Untagged markets excluded

pnl_category_daily excludes markets without a category label. As a result, summing pnl_category_daily across categories for a given user-day will not in general equal the same user-day's row in pnl_daily. The difference is PnL from untagged markets.

Variant panels

The same per-(user, day) panel and its per-(user, category, day) companion are also shipped restricted to three useful market subsets. Use these to reproduce the resolved-only, no-fee, or resolved-no-fee variants of the paper-profits exhibits.

Subset Description
pnl_daily_resolved pnl_daily restricted to markets whose close_time is on or before the sample end (2026-03-29).
pnl_daily_no_fee pnl_daily restricted to markets with no taker fees — predates the Q4 2024 fee introduction. Equivalent to filtering markets.has_fee = False.
pnl_daily_resolved_no_fee Intersection of the two filters above.
pnl_category_daily_resolved pnl_category_daily with the same close_time filter.
pnl_category_daily_no_fee pnl_category_daily restricted to markets with no taker fees.
pnl_category_daily_resolved_no_fee Intersection of the two filters above.

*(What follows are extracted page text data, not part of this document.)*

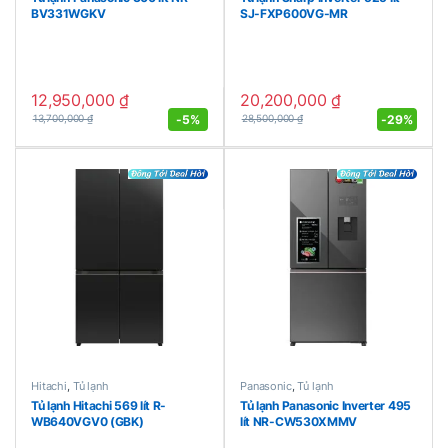
BV331WGKV
SJ-FXP600VG-MR
12,950,000
₫
20,200,000
₫
-
5%
-
29%
13,700,000
₫
28,500,000
₫
Hitachi
,
Tủ lạnh
Panasonic
,
Tủ lạnh
Tủ lạnh Hitachi 569 lít R-
Tủ lạnh Panasonic Inverter 495
WB640VGV0 (GBK)
lít NR-CW530XMMV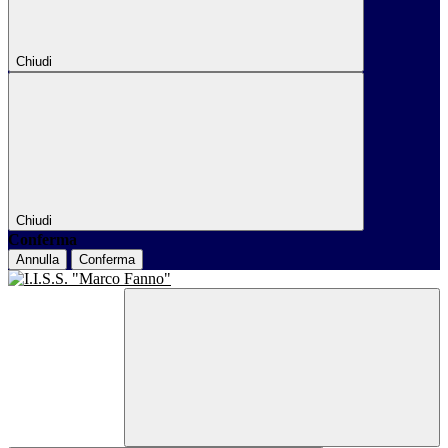
Chiudi
Chiudi
Conferma
Annulla
Conferma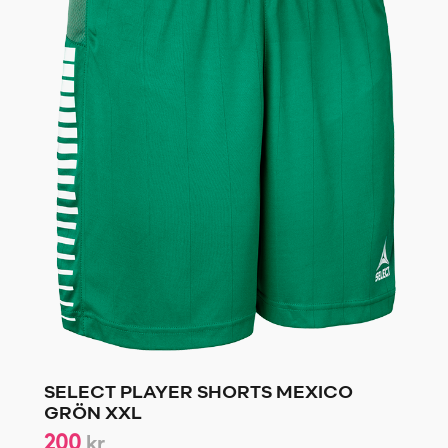
SELECT PLAYER SHORTS MEXICO
GRÖN XXL
200
kr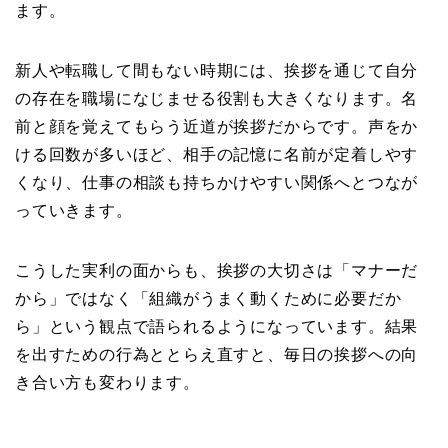
ます。
新人や転職して間もない時期には、挨拶を通じて自分
の存在を職場になじませる役割も大きくなります。名
前と顔を覚えてもらう近道が挨拶だからです。声をか
ける回数が多いほど、相手の記憶に名前が定着しやす
くなり、仕事の相談も持ちかけやすい関係へとつなが
っていきます。
こうした実利の面からも、挨拶の大切さは「マナーだ
から」ではなく「組織がうまく動くために必要だか
ら」という観点で語られるようになっています。結果
を出すための行為ととらえ直すと、毎日の挨拶への向
き合い方も変わります。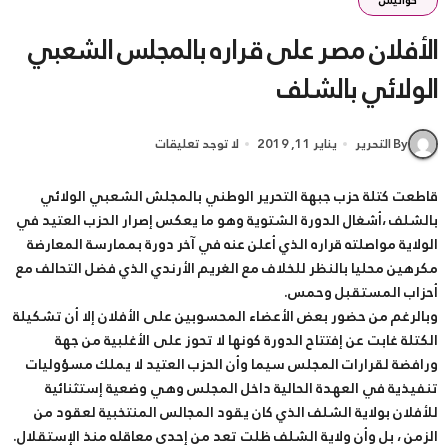
كواليس
الأفلان مصر على قراره بالمجلس الشعبي
الولائي بالشلف
By التحرير
يناير 11, 2019
لا توجد تعليقات
قاطعت كتلة حزب جبهة التحرير الوطني بالمجلش الشعبي الولائي
بالشلف ،أشغال الدورة الشتوية وهو ما يعكس إصرار الحزب العتيد في
الولاية مواصلته قراره الذي أعلن عنه في آخر دورة بممارسة المعارضة
مكرهين محليا بالنظر للخلاف مع الغريم الأرندي الذي فضل التحالف مع
أحزاب المستقبل وحمس.
وبالرغم من حضور بعض الأعضاء المحسوبين على الأفلان إلا أن تشكيلة
الكتلة غابت عن إفتتاح الدورة كونها لا تحوز على الأغلبية من جهة
ورافضة لقرارات المجلس سيما وأن الحزب العتيد لا يملك مسؤوليات
تنفيذية في العهدة الحالية داخل المجلس وهي وضعية إستثنائية
للأفلان بولاية الشلف الذي كان يقود المجالس المنتخبية لعقود من
الزمن ، بل وأن ولاية الشلف ظلت تعد من إحدى معاقله منذ الإستقلال.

Schema and layout are identical to the corresponding base panel.

Variant filtering happens at the position level (v1.1)

Starting in v1.1, the variant filter is applied to the underlying trades when positions are constructed — not at PnL aggregation time. A trade on a market outside the variant's subset contributes nothing to the variant: no token position, no USDC movement, no settlement, not even if the user later sold back to flat. This makes each variant's terminal PnL structurally zero-sum within its market subset (modulo platform-collected fees and non-user counterparties). Users who only traded outside a variant's subset correctly do not appear in that variant's panels.

Snapshot time convention (+1 day right-boundary)

snapshot_time is labelled with the right boundary of the day it summarizes. A row with snapshot_time = 2024-03-30 00:00:00 UTC is the close of 2024-03-29 (equivalently, the open of 2024-03-30). The Hive partition path matches the column value (day=302024-03-30 00:00 UTC), so the partition is one day after the calendar day whose state is captured. The convention is chosen for compatibility with polars.join_asof against daily price grids — see the Time convention section on the home page for the full picture including the pnl_change_* panels.

Why sparse?

Storing PnL only when it changes shrinks the panel by an order of magnitude without information loss. A user who hasn't traded in 6 months gets one row at the start of the period and one when they resume; everything in between can be forward-filled. See the Recipes page for a one-shot polars idiom.